Sirens wailed across Warsaw at 5pm on Thursday, bringing the Polish capital and its residents to a standstill to remember the uprising against Nazi occupation 75 years earlier.
It was the largest resistance uprising of its kind during the second World War, sparking joy and hope among the civilian population of an end five years of Nazi rule.
But after 63 days of brutal street battles that claimed up to 150,000 lives, the rising was crushed. The Nazi occupying forces drove survivors from their city, then razed it to the ground. When the Nazis retreated, the Red Army moved in to “liberate” the smoking ruins, having watched the uprising from the opposite bank of the city’s Vistula river.
The 1944 uprising, and the revolt a year earlier in the Warsaw Ghetto, remain touchstones in Polish cultural memory and colour bilateral relations with its western neighbour.
Polish prime minister Mateusz Morawiecki said the rising was a “fight against the German beast that dug its fangs into Warsaw” and that the push-back was “not just a fight for the future of Poland . . . but for a better world”.
Among the ceremonies in Warsaw, Polish and German foreign ministers laid wreaths at a monument commemorating the “Wola slaughter”, a massacre in a western district that saw 50,000 people murdered in one week.
Lowest point
In a speech Mr Maas said the uprising – “and particularly the gruesome massacre of innocents” – marked the “lowest point” of the second World War.

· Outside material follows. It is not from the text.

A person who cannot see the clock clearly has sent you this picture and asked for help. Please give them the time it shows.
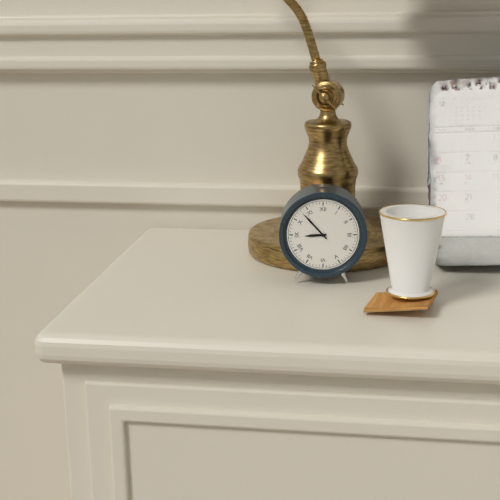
8:53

“It was a conscious blow to erase everything that makes up Polish identity,” he said. “I am ashamed about what was done to your country by Germans and in the name of Germany.”
He praised Polish civilians and members of the home army, in Warsaw and elsewhere, who showed “unbelievable resistance energy” during the rising and throughout the country and the entire war.
Mr Maas insisted Germany’s moral responsibility, and its work to preserve the memory of its crimes against Poland, would never end. But he dismissed revived Polish claims for compensation for Nazi destruction and war crimes during the occupation. Germany believes that two previous Polish renunciations of compensation have settled the matter, but the national conservative Law and Justice (PiS) government in Warsaw disagrees.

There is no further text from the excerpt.